PROBLEM STATEMENT -
Turn the part of the records that opens with the line containing "einigen ihrer Unterkategorien." and closes with the line containing "Collecte de fonds record" into a Markdown table with two columns, No. and Text, giving each line a number and skipping blank lines. Leave the pictures out.

### MATERIAL FOR THIS TASK

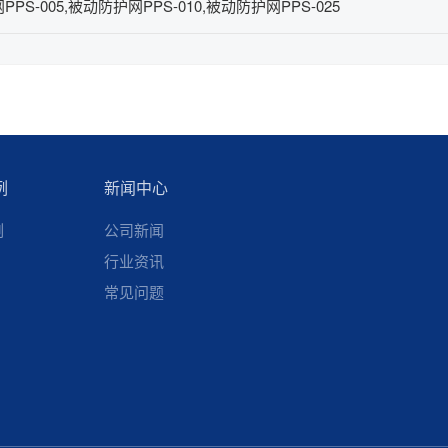
PS-005,被动防护网PPS-010,被动防护网PPS-025
例
新闻中心
例
公司新闻
行业资讯
常见问题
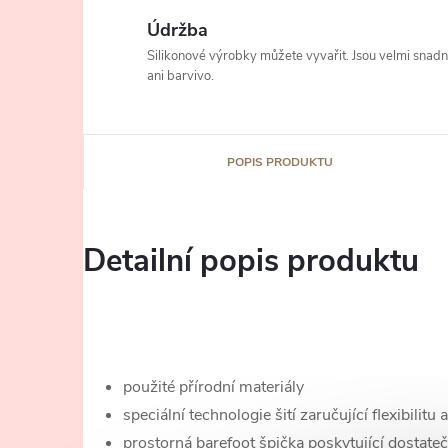
Údržba
Silikonové výrobky můžete vyvařit. Jsou velmi snad
ani barvivo.
POPIS PRODUKTU
Detailní popis produktu
použité přírodní materiály
speciální technologie šití zaručující flexibilitu
prostorná barefoot špička poskytující dostateč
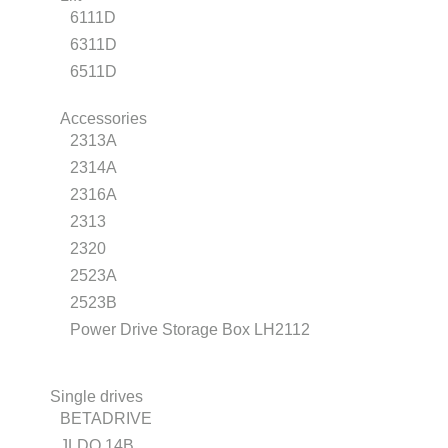
6111D
6311D
6511D
Accessories
2313A
2314A
2316A
2313
2320
2523A
2523B
Power Drive Storage Box LH2112
Single drives
BETADRIVE
JLDQ.14B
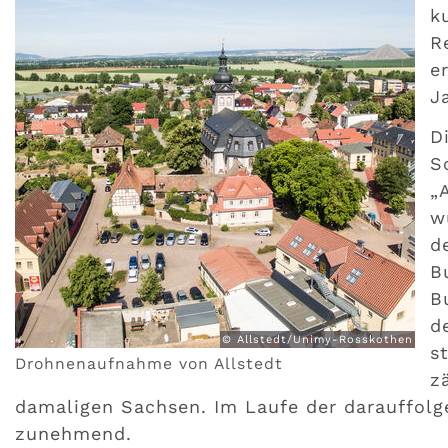
k
R
e
J
D
S
„
w
d
B
B
d
© Allstedt/Unimy-Rosskothen
s
Drohnenaufnahme von Allstedt
z
damaligen Sachsen. Im Laufe der darauffolge
zunehmend.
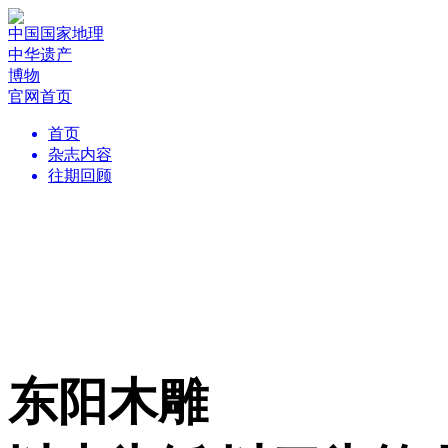
中国国家地理
中华遗产
博物
官网首页
首页
杂志内容
往期回顾
东阳木雕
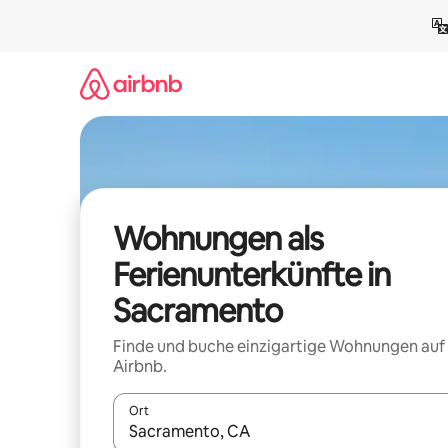
Zu
Inhalten
springen
Wohnungen als
Ferienunterkünfte in
Sacramento
Finde und buche einzigartige Wohnungen auf
Airbnb.
Ort
Wenn Ergebnisse verfügbar sind, navigiere mit d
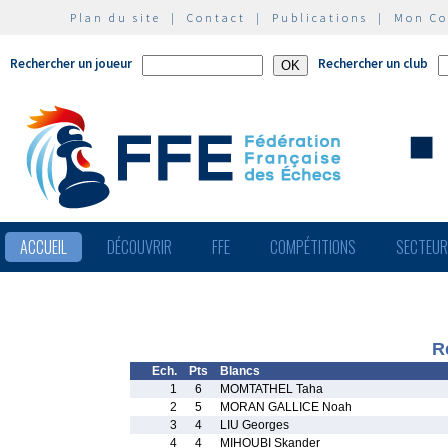
Plan du site
|
Contact
|
Publications
|
Mon C
Rechercher un joueur
Rechercher un club
ACCUEIL
DÉCOUVRIR
FFE
COMPÉTITIONS
SECTEU
R
Ech.
Pts
Blancs
1
6
MOMTATHEL Taha
2
5
MORAN GALLICE Noah
3
4
LIU Georges
4
4
MIHOUBI Skander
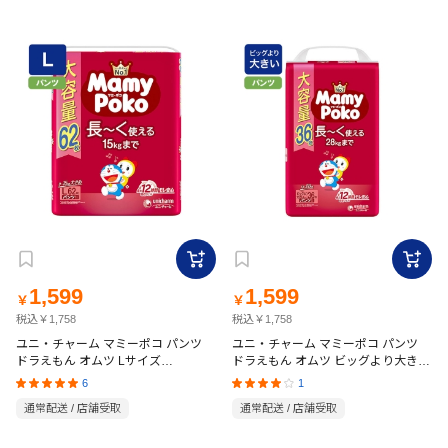
1,599
1,599
￥
￥
税込￥1,758
税込￥1,758
ユニ・チャーム マミーポコ パンツ
ユニ・チャーム マミーポコ パンツ
ドラえもん オムツ Lサイズ
ドラえもん オムツ ビッグより大きい
(9~15kg)62枚
サイズ(13~28kg)36枚
6
1
通常配送 / 店舗受取
通常配送 / 店舗受取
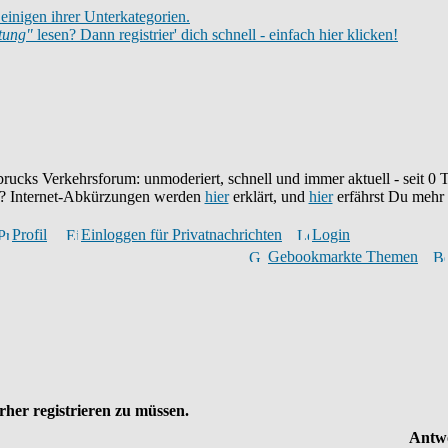
einigen ihrer Unterkategorien.
itung"
lesen? Dann registrier' dich schnell - einfach hier klicken!
brucks Verkehrsforum: unmoderiert, schnell und immer aktuell - seit
0
T
eu? Internet-Abkürzungen werden
hier
erklärt, und
hier
erfährst Du mehr
Profil
Einloggen für Privatnachrichten
Login
Gebookmarkte Themen
her registrieren zu müssen.
Antw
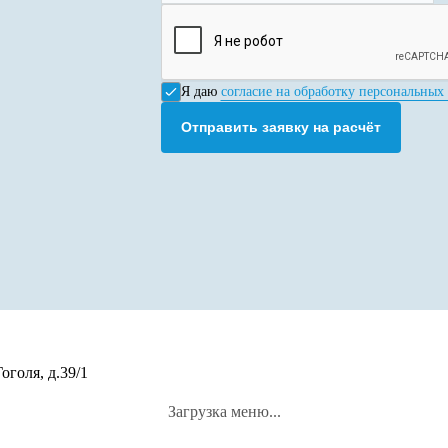
Я даю
согласие на обработку персональных
Отправить заявку на расчёт
оголя, д.39/1
Загрузка меню...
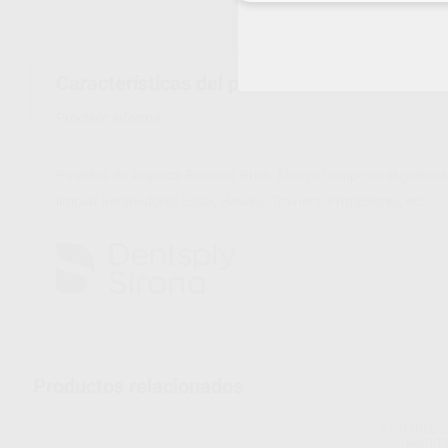
Características del producto
Proclinic informa:
Pastillas de limpieza Retainer Brite. Ahorra tiempo en el gabi
limpiar Retenedores Essix, Hawley, Trainers, Protectores, etc.
Productos relacionados
RAINTREE E
Ref. L1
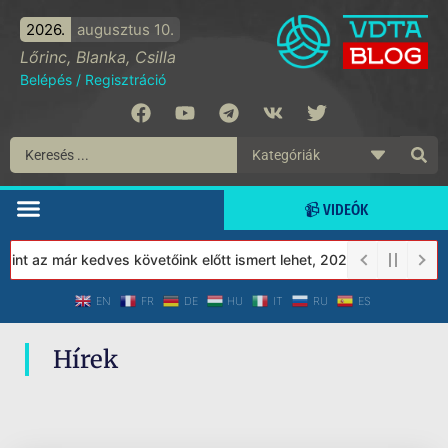
2026.
augusztus 10.
Lőrinc, Blanka, Csilla
Belépés
/
Regisztráció
📹 VIDEÓK
nt az már kedves követőink előtt ismert lehet, 2023-tól a Védett
EN
FR
DE
HU
IT
RU
ES
Hírek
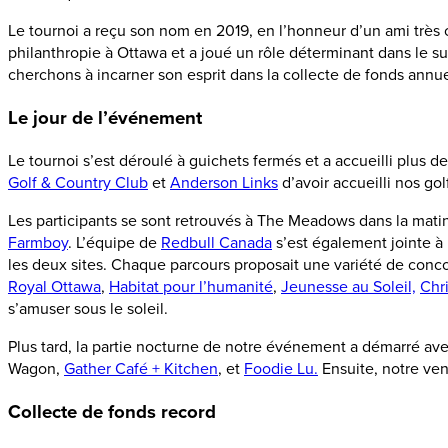
Le tournoi a reçu son nom en 2019, en l’honneur d’un ami trè
philanthropie à Ottawa et a joué un rôle déterminant dans le su
cherchons à incarner son esprit dans la collecte de fonds an
Le jour de l’événement
Le tournoi s’est déroulé à guichets fermés et a accueilli plus
Golf & Country Club
et
Anderson Links
d’avoir accueilli nos go
Les participants se sont retrouvés à The Meadows dans la matiné
Farmboy
. L’équipe de
Redbull Canada
s’est également jointe à 
les deux sites. Chaque parcours proposait une variété de conco
Royal Ottawa
,
Habitat pour l’humanité
,
Jeunesse au Soleil,
Chri
s’amuser sous le soleil.
Plus tard, la partie nocturne de notre événement a démarré av
Wagon,
Gather Café + Kitchen
, et
Foodie Lu.
Ensuite, notre ven
Collecte de fonds record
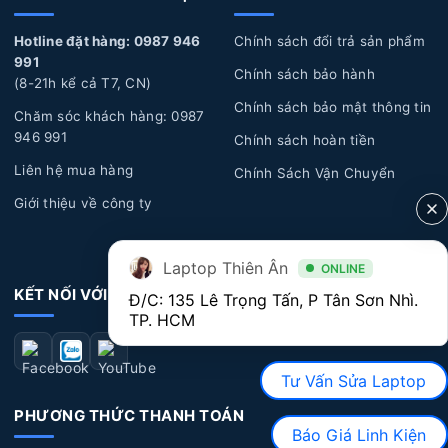
Tuổi thọ Pin:
Laptop của bạn đã sử dụng một thời
gian dài, pin sẽ trải qua quá trình hao mòn tự nhiên dẫn
Hotline đặt hàng: 0987 946
Chính sách đổi trả sản phẩm
đến năng lượng giảm dần, hoặc pin bị biến dạng làm ảnh
991
Chính sách bảo hành
(8-21h kể cả T7, CN)
hưởng đến linh kiện bên trong laptop và phần vỏ của
Chính sách bảo mật thông tin
máy.
Chăm sóc khách hàng: 0987
946 991
Chính sách hoàn tiền
Lỗi tác động vật lý:
Laptop bị rơi rớt, đổ chất lỏng,
Liên hệ mua hàng
Chính Sách Vận Chuyển
cháy nổ, va đập mạnh làm hư hỏng pin.
Giới thiệu về công ty
Dấu hiệu nhận biết Pin Laptop HP bị hư hỏng
Thời lượng Pin:
Nếu bạn nhận thấy thời lượn pin
Laptop Thiên Ân
ONLINE
ngắn, sử dụng nhanh hết pin, có khi vừa rút sạc ra là
KẾT NỐI VỚI CHÚNG TÔI
Đ/C: 135 Lê Trọng Tấn, P Tân Sơn Nhì. 
máy tắt luôn, lúc này bạn nên đi thay pin để không bị
TP. HCM
ảnh hưởng đến hiệu suất máy cũng như quá trình sử
dụng máy.
Tư Vấn Sửa Laptop
Pin bị biến dạng:
Khi laptop của bạn có dấu hiệu
PHƯƠNG THỨC THANH TOÁN
cong vênh bất thường, nhất là phần chuột cảm ứng bị
Báo Giá Linh Kiện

######

EXERCISE RESPONSE -
| No. | Text |
|---|---|
| 1 | einigen ihrer Unterkategorien. |
| 2 | itung" |
| 3 | lesen? Dann registrier' dich schnell - einfach hier klicken! |
| 4 | brucks Verkehrsforum: unmoderiert, schnell und immer aktuell - seit |
| 5 | 0 |
| 6 | T |
| 7 | eu? Internet-Abkürzungen werden |
| 8 | hier |
| 9 | erklärt, und |
| 10 | hier |
| 11 | erfährst Du mehr |
| 12 | Profil |
| 13 | Einloggen für Privatnachrichten |
| 14 | Login |
| 15 | Gebookmarkte Themen |
| 16 | her registrieren zu müssen. |
| 17 | Antw |
| 18 | Я даю |
| 19 | согласие на обработку персональных |
| 20 | Отправить заявку на расчёт |
| 21 | оголя, д.39/1 |
| 22 | Загрузка меню... |
| 23 | Características del producto |
| 24 | Proclinic informa: |
| 25 | Pastillas de limpieza Retainer Brite. Ahorra tiempo en el gabi |
| 26 | limpiar Retenedores Essix, Hawley, Trainers, Protectores, etc. |
| 27 | Productos relacionados |
| 28 | RAINTREE E |
| 29 | Ref. L1 |
| 30 | 2026. |
| 31 | augusztus 10. |
| 32 | Lőrinc, Blanka, Csilla |
| 33 | Belépés |
| 34 | / |
| 35 | Regisztráció |
| 36 | 📹 VIDEÓK |
| 37 | nt az már kedves követőink előtt ismert lehet, 2023-tól a Védett |
| 38 | EN |
| 39 | FR |
| 40 | DE |
| 41 | HU |
| 42 | IT |
| 43 | RU |
| 44 | ES |
| 45 | Hírek |
| 46 | Le tournoi a reçu son nom en 2019, en l’honneur d’un ami trè |
| 47 | philanthropie à Ottawa et a joué un rôle déterminant dans le su |
| 48 | cherchons à incarner son esprit dans la collecte de fonds an |
| 49 | Le jour de l’événement |
| 50 | Le tournoi s’est déroulé à guichets fermés et a accueilli plus |
| 51 | Golf & Country Club |
| 52 | et |
| 53 | Anderson Links |
| 54 | d’avoir accueilli nos go |
| 55 | Les participants se sont retrouvés à The Meadows dans la matiné |
| 56 | Farmboy |
| 57 | . L’équipe de |
| 58 | Redbull Canada |
| 59 | s’est également jointe à  |
| 60 | les deux sites. Chaque parcours proposait une variété de conco |
| 61 | Royal Ottawa |
| 62 | , |
| 63 | Habitat pour l’humanité |
| 64 | , |
| 65 | Jeunesse au Soleil, |
| 66 | Chri |
| 67 | s’amuser sous le soleil. |
| 68 | Plus tard, la partie nocturne de notre événement a démarré av |
| 69 | Wagon, |
| 70 | Gather Café + Kitchen |
| 71 | , et |
| 72 | Foodie Lu. |
| 73 | Ensuite, notre ven |
| 74 | Collecte de fonds record |